▼▼▼

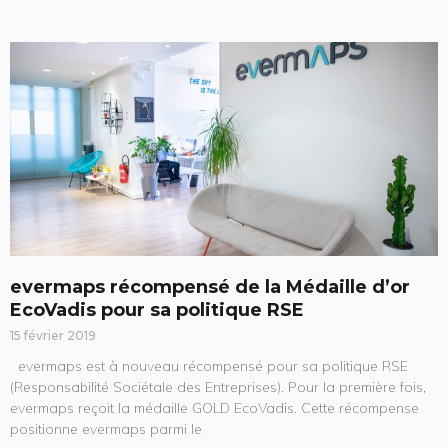
evermaps récompensé de la Médaille d’or
EcoVadis pour sa politique RSE
15 février 2019
evermaps est à nouveau récompensé pour sa politique RSE
(Responsabilité Sociétale des Entreprises). Pour la première fois,
evermaps reçoit la médaille GOLD EcoVadis. Cette récompense
positionne evermaps parmi le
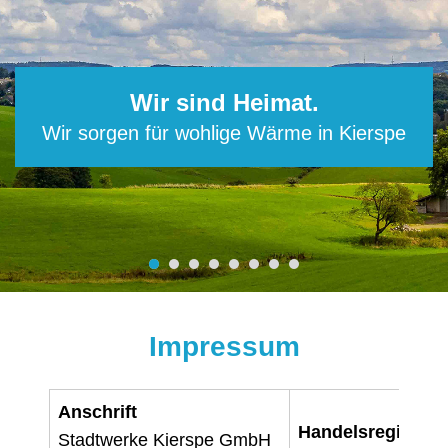
Wir sind Heimat.
Wir sorgen für wohlige Wärme in Kierspe
Impressum
Anschrift
Handelsregister-N
Stadtwerke Kierspe GmbH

▲▲▲

Copy the text of all the rows above word for word, keeping each line as it appears and leaving the pictures out.

● **Result of this exercise**
evermaps récompensé de la Médaille d’or
EcoVadis pour sa politique RSE
15 février 2019
evermaps est à nouveau récompensé pour sa politique RSE
(Responsabilité Sociétale des Entreprises). Pour la première fois,
evermaps reçoit la médaille GOLD EcoVadis. Cette récompense
positionne evermaps parmi le
Wir sind Heimat.
Wir sorgen für wohlige Wärme in Kierspe
Impressum
Anschrift
Handelsregister-N
Stadtwerke Kierspe GmbH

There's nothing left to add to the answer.